🤖 AI Summary
This work investigates the universality and transferability of parameter update sparsity during reinforcement learning (RL) fine-tuning of large language models (LLMs). Across diverse RL algorithms—including PPO, DPO, SimPO, and PRIME—and multiple model families (OpenAI, Meta, and mainstream open-source LLMs), we systematically observe that RL fine-tuning consistently concentrates updates within a sparse subnetwork comprising only 5%–30% of parameters, irrespective of algorithm, architecture, or downstream task; moreover, this subnetwork exhibits high consistency across tasks and random seeds. We attribute this phenomenon to the interplay between gradient magnitude distributions and KL-divergence–constrained optimization trajectories.

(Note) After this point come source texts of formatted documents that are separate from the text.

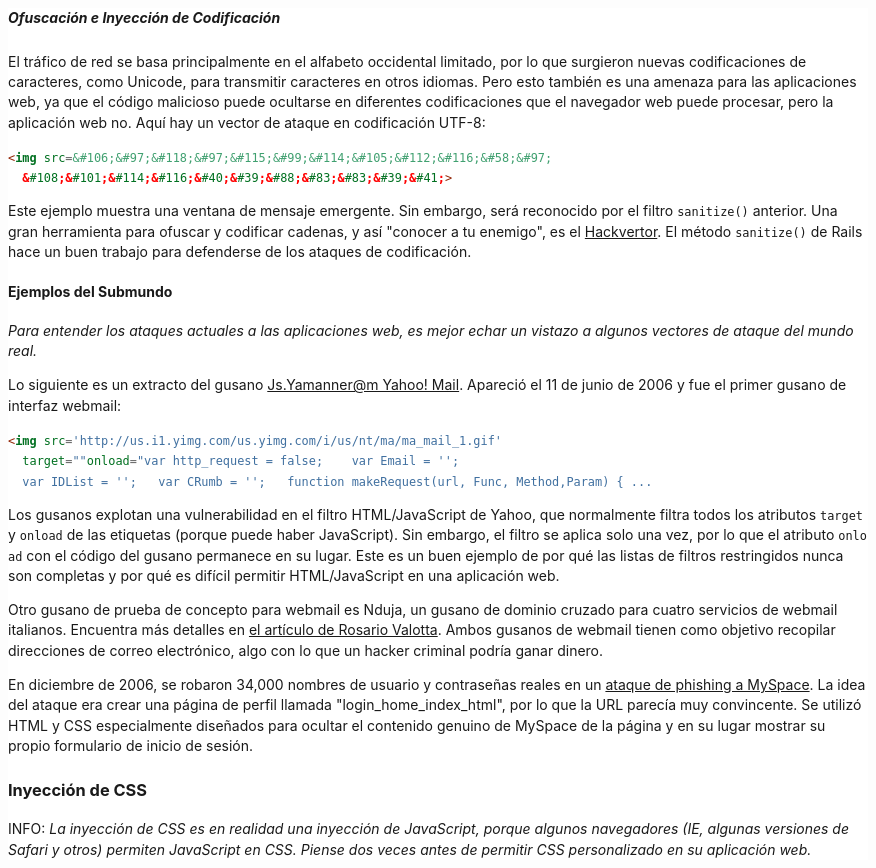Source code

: ##### Ofuscación e Inyección de Codificación

El tráfico de red se basa principalmente en el alfabeto occidental limitado, por lo que surgieron nuevas codificaciones de caracteres, como Unicode, para transmitir caracteres en otros idiomas. Pero esto también es una amenaza para las aplicaciones web, ya que el código malicioso puede ocultarse en diferentes codificaciones que el navegador web puede procesar, pero la aplicación web no. Aquí hay un vector de ataque en codificación UTF-8:

```html
<img src=&#106;&#97;&#118;&#97;&#115;&#99;&#114;&#105;&#112;&#116;&#58;&#97;
  &#108;&#101;&#114;&#116;&#40;&#39;&#88;&#83;&#83;&#39;&#41;>
```

Este ejemplo muestra una ventana de mensaje emergente. Sin embargo, será reconocido por el filtro `sanitize()` anterior. Una gran herramienta para ofuscar y codificar cadenas, y así "conocer a tu enemigo", es el [Hackvertor](https://hackvertor.co.uk/public). El método `sanitize()` de Rails hace un buen trabajo para defenderse de los ataques de codificación.

#### Ejemplos del Submundo

_Para entender los ataques actuales a las aplicaciones web, es mejor echar un vistazo a algunos vectores de ataque del mundo real._

Lo siguiente es un extracto del gusano [Js.Yamanner@m Yahoo! Mail](https://community.broadcom.com/symantecenterprise/communities/community-home/librarydocuments/viewdocument?DocumentKey=12d8d106-1137-4d7c-8bb4-3ea1faec83fa). Apareció el 11 de junio de 2006 y fue el primer gusano de interfaz webmail:

```html
<img src='http://us.i1.yimg.com/us.yimg.com/i/us/nt/ma/ma_mail_1.gif'
  target=""onload="var http_request = false;    var Email = '';
  var IDList = '';   var CRumb = '';   function makeRequest(url, Func, Method,Param) { ...
```

Los gusanos explotan una vulnerabilidad en el filtro HTML/JavaScript de Yahoo, que normalmente filtra todos los atributos `target` y `onload` de las etiquetas (porque puede haber JavaScript). Sin embargo, el filtro se aplica solo una vez, por lo que el atributo `onload` con el código del gusano permanece en su lugar. Este es un buen ejemplo de por qué las listas de filtros restringidos nunca son completas y por qué es difícil permitir HTML/JavaScript en una aplicación web.

Otro gusano de prueba de concepto para webmail es Nduja, un gusano de dominio cruzado para cuatro servicios de webmail italianos. Encuentra más detalles en [el artículo de Rosario Valotta](http://www.xssed.com/news/37/Nduja_Connection_A_cross_webmail_worm_XWW/). Ambos gusanos de webmail tienen como objetivo recopilar direcciones de correo electrónico, algo con lo que un hacker criminal podría ganar dinero.

En diciembre de 2006, se robaron 34,000 nombres de usuario y contraseñas reales en un [ataque de phishing a MySpace](https://news.netcraft.com/archives/2006/10/27/myspace_accounts_compromised_by_phishers.html). La idea del ataque era crear una página de perfil llamada "login_home_index_html", por lo que la URL parecía muy convincente. Se utilizó HTML y CSS especialmente diseñados para ocultar el contenido genuino de MySpace de la página y en su lugar mostrar su propio formulario de inicio de sesión.

### Inyección de CSS

INFO: _La inyección de CSS es en realidad una inyección de JavaScript, porque algunos navegadores (IE, algunas versiones de Safari y otros) permiten JavaScript en CSS. Piense dos veces antes de permitir CSS personalizado en su aplicación web._
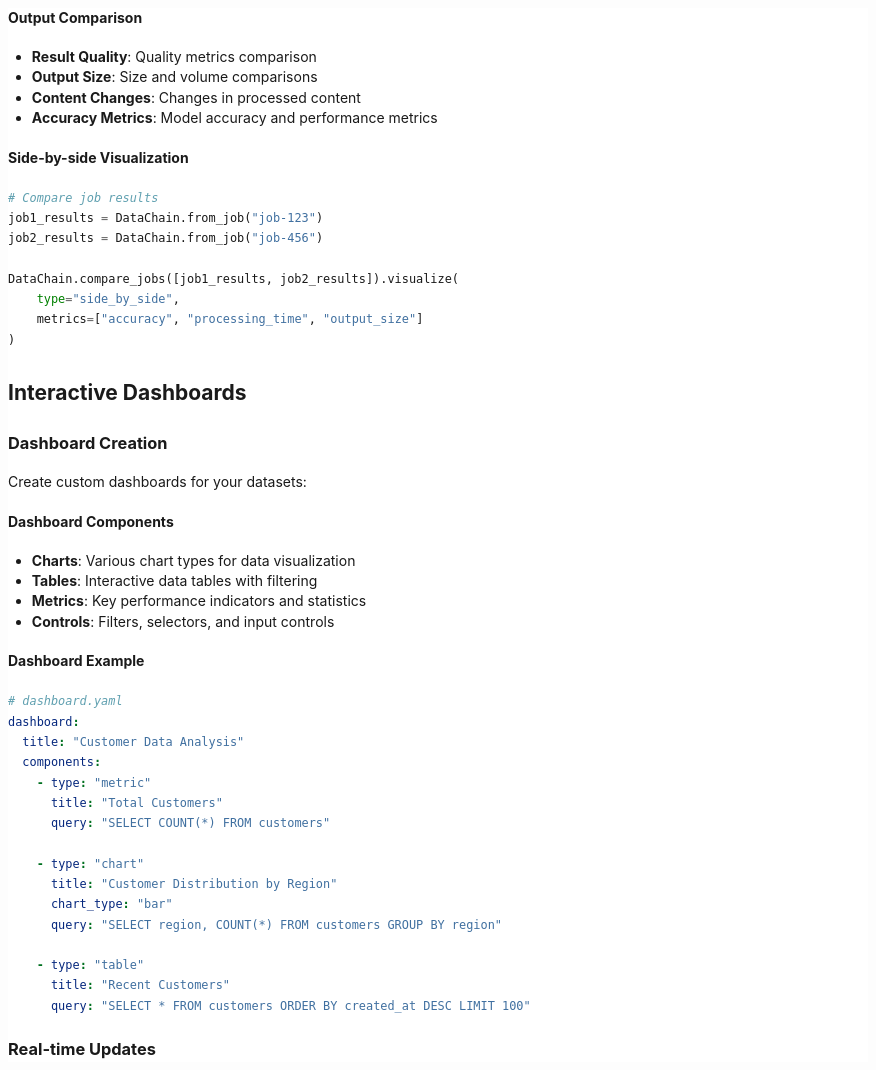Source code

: #### Output Comparison
- **Result Quality**: Quality metrics comparison
- **Output Size**: Size and volume comparisons
- **Content Changes**: Changes in processed content
- **Accuracy Metrics**: Model accuracy and performance metrics

#### Side-by-side Visualization
```python
# Compare job results
job1_results = DataChain.from_job("job-123")
job2_results = DataChain.from_job("job-456")

DataChain.compare_jobs([job1_results, job2_results]).visualize(
    type="side_by_side",
    metrics=["accuracy", "processing_time", "output_size"]
)
```

## Interactive Dashboards

### Dashboard Creation

Create custom dashboards for your datasets:

#### Dashboard Components
- **Charts**: Various chart types for data visualization
- **Tables**: Interactive data tables with filtering
- **Metrics**: Key performance indicators and statistics
- **Controls**: Filters, selectors, and input controls

#### Dashboard Example
```yaml
# dashboard.yaml
dashboard:
  title: "Customer Data Analysis"
  components:
    - type: "metric"
      title: "Total Customers"
      query: "SELECT COUNT(*) FROM customers"
    
    - type: "chart"
      title: "Customer Distribution by Region"
      chart_type: "bar"
      query: "SELECT region, COUNT(*) FROM customers GROUP BY region"
    
    - type: "table"
      title: "Recent Customers"
      query: "SELECT * FROM customers ORDER BY created_at DESC LIMIT 100"
```

### Real-time Updates
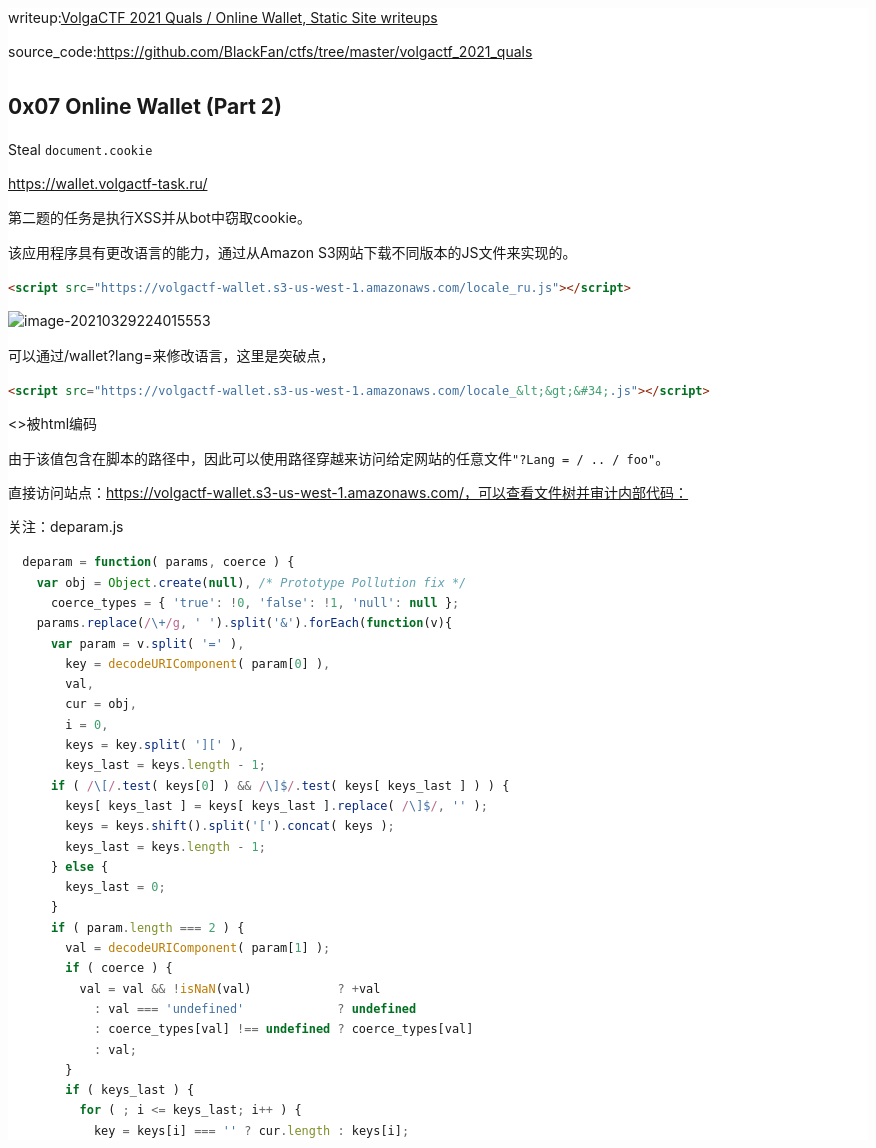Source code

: 

writeup:[VolgaCTF 2021 Quals / Online Wallet, Static Site writeups](https://blog.blackfan.ru/2021/03/volgactf-2021-quals-online-wallet.html#Online_Wallet_part_1_82)

source_code:https://github.com/BlackFan/ctfs/tree/master/volgactf_2021_quals





## 0x07 Online Wallet (Part 2)

Steal `document.cookie`

https://wallet.volgactf-task.ru/

第二题的任务是执行XSS并从bot中窃取cookie。

该应用程序具有更改语言的能力，通过从Amazon S3网站下载不同版本的JS文件来实现的。

```html
<script src="https://volgactf-wallet.s3-us-west-1.amazonaws.com/locale_ru.js"></script>
```

![image-20210329224015553](http://de34dnotespics.oss-cn-beijing.aliyuncs.com/img/image-20210329224015553.png)



可以通过/wallet?lang=来修改语言，这里是突破点，

```html
<script src="https://volgactf-wallet.s3-us-west-1.amazonaws.com/locale_&lt;&gt;&#34;.js"></script>
```

<>被html编码

由于该值包含在脚本的路径中，因此可以使用路径穿越来访问给定网站的任意文件`"?Lang = / .. / foo"`。

直接访问站点：https://volgactf-wallet.s3-us-west-1.amazonaws.com/，可以查看文件树并审计内部代码：

关注：deparam.js

```js
  deparam = function( params, coerce ) {
    var obj = Object.create(null), /* Prototype Pollution fix */
      coerce_types = { 'true': !0, 'false': !1, 'null': null };
    params.replace(/\+/g, ' ').split('&').forEach(function(v){
      var param = v.split( '=' ),
        key = decodeURIComponent( param[0] ),
        val,
        cur = obj,
        i = 0,
        keys = key.split( '][' ),
        keys_last = keys.length - 1;
      if ( /\[/.test( keys[0] ) && /\]$/.test( keys[ keys_last ] ) ) {
        keys[ keys_last ] = keys[ keys_last ].replace( /\]$/, '' );
        keys = keys.shift().split('[').concat( keys );
        keys_last = keys.length - 1;
      } else {
        keys_last = 0;
      }
      if ( param.length === 2 ) {
        val = decodeURIComponent( param[1] );
        if ( coerce ) {
          val = val && !isNaN(val)            ? +val
            : val === 'undefined'             ? undefined
            : coerce_types[val] !== undefined ? coerce_types[val]
            : val;
        }
        if ( keys_last ) {
          for ( ; i <= keys_last; i++ ) {
            key = keys[i] === '' ? cur.length : keys[i];
```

Crucially, we demonstrate that freezing all but this identified subnetwork—i.e., performing sparse fine-tuning—fully recovers the performance of full-parameter fine-tuning, with near-identical parameter update trajectories. This challenges the prevailing assumption that full-parameter updates are necessary for effective alignment, and establishes a transferable, computationally efficient sparse learning paradigm for LLM alignment.
📝 Abstract
Reinforcement learning (RL) is a key post-pretraining step for aligning large language models (LLMs) with complex tasks and human preferences. While it is often assumed that RL fine-tuning requires updating most of a model's parameters, we challenge this assumption with a surprising finding: RL fine-tuning consistently modifies only a small subnetwork (typically 5-30% of weights), leaving most parameters unchanged. We call this phenomenon RL-induced parameter update sparsity. It arises naturally, without any sparsity constraints or parameter-efficient tuning, and appears across multiple RL algorithms (e.g., PPO, DPO, SimPO, PRIME) and model families (e.g., OpenAI, Meta, and open-source LLMs). Moreover, the subnetworks updated by RL show substantial overlap across different seeds, datasets, and algorithms-far exceeding chance-suggesting a partially transferable structure in the pretrained model. We show that fine-tuning only this sparse subnetwork recovers full model performance and yields parameters nearly identical to the fully fine-tuned model. Our analysis suggests this sparsity emerges because RL operates near the model's original distribution, requiring only targeted changes. KL penalties, gradient clipping, and on-policy dynamics have limited effect on the sparsity pattern. These findings shed new light on how RL adapts models: not by shifting all weights, but by focusing training on a small, consistently updated subnetwork. This insight enables more efficient RL methods and reframes sparsity through the lens of the lottery ticket hypothesis.